I will admit that Geralt being a total hunk does help in getting me interested to roleplay as him.
I alluded to this earlier, but it’s worth pointing out that playing a total badass, with a paternalistic edge towards a twenty-something woman, with scars all over, and iron-clad abs helps with other fantasies. Particularly those where I’m a sorceress and run across the man, and perhaps he’s angry with me and throws me down and… You get the idea. The point is that Geralt is fucking hot, and so having to spend time looking at those muscles while he does badass manly man stuff isn’t a chore regardless of any of his other qualities.

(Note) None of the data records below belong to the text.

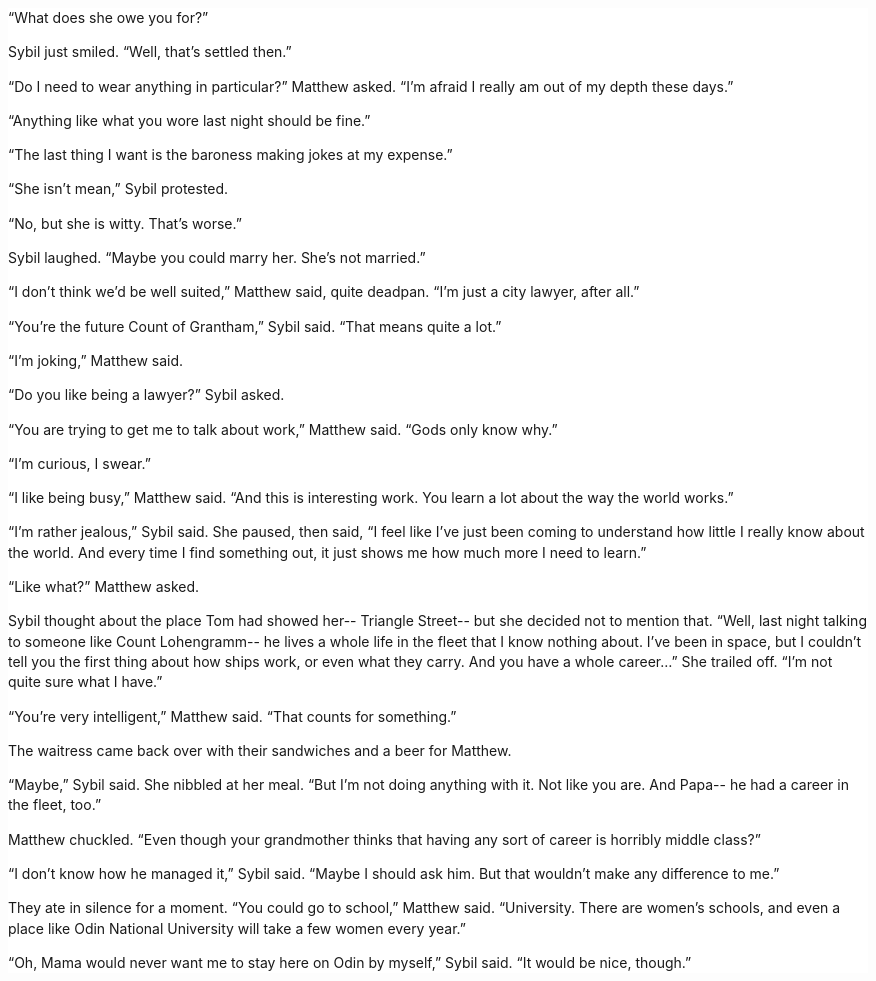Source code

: “What does she owe you for?”

Sybil just smiled. “Well, that’s settled then.”

“Do I need to wear anything in particular?” Matthew asked. “I’m afraid I really am out of my depth these days.”

“Anything like what you wore last night should be fine.”

“The last thing I want is the baroness making jokes at my expense.”

“She isn’t mean,” Sybil protested.

“No, but she is witty. That’s worse.”

Sybil laughed. “Maybe you could marry her. She’s not married.”

“I don’t think we’d be well suited,” Matthew said, quite deadpan. “I’m just a city lawyer, after all.”

“You’re the future Count of Grantham,” Sybil said. “That means quite a lot.”

“I’m joking,” Matthew said.

“Do you like being a lawyer?” Sybil asked.

“You are trying to get me to talk about work,” Matthew said. “Gods only know why.”

“I’m curious, I swear.”

“I like being busy,” Matthew said. “And this is interesting work. You learn a lot about the way the world works.”

“I’m rather jealous,” Sybil said. She paused, then said, “I feel like I’ve just been coming to understand how little I really know about the world. And every time I find something out, it just shows me how much more I need to learn.”

“Like what?” Matthew asked.

Sybil thought about the place Tom had showed her-- Triangle Street-- but she decided not to mention that. “Well, last night talking to someone like Count Lohengramm-- he lives a whole life in the fleet that I know nothing about. I’ve been in space, but I couldn’t tell you the first thing about how ships work, or even what they carry. And you have a whole career…” She trailed off. “I’m not quite sure what I have.”

“You’re very intelligent,” Matthew said. “That counts for something.”

The waitress came back over with their sandwiches and a beer for Matthew. 

“Maybe,” Sybil said. She nibbled at her meal. “But I’m not doing anything with it. Not like you are. And Papa-- he had a career in the fleet, too.”

Matthew chuckled. “Even though your grandmother thinks that having any sort of career is horribly middle class?”

“I don’t know how he managed it,” Sybil said. “Maybe I should ask him. But that wouldn’t make any difference to me.”

They ate in silence for a moment. “You could go to school,” Matthew said. “University. There are women’s schools, and even a place like Odin National University will take a few women every year.”

“Oh, Mama would never want me to stay here on Odin by myself,” Sybil said. “It would be nice, though.”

As with many things. video games are media which allow the exploration of fantasies, and they have immense value in that alone. I enjoy playing Geralt, because he’s a perfect balance of defined character and opportunity to roleplay. The Witcher 3 has been an absolute treat in many ways, and its ability to give me a glimpse into a past life perhaps just adds a cherry to this double-chocolate fudge sundae. I don’t think I’d enjoy being forced to roleplay a man all the time, and in my life I’m perfectly content being a woman, but if I’m at least to be forced to pretend I have a dick once more it better be for a good reason (either within a game, or because my girlfriend wants to be fucked with a strap-on).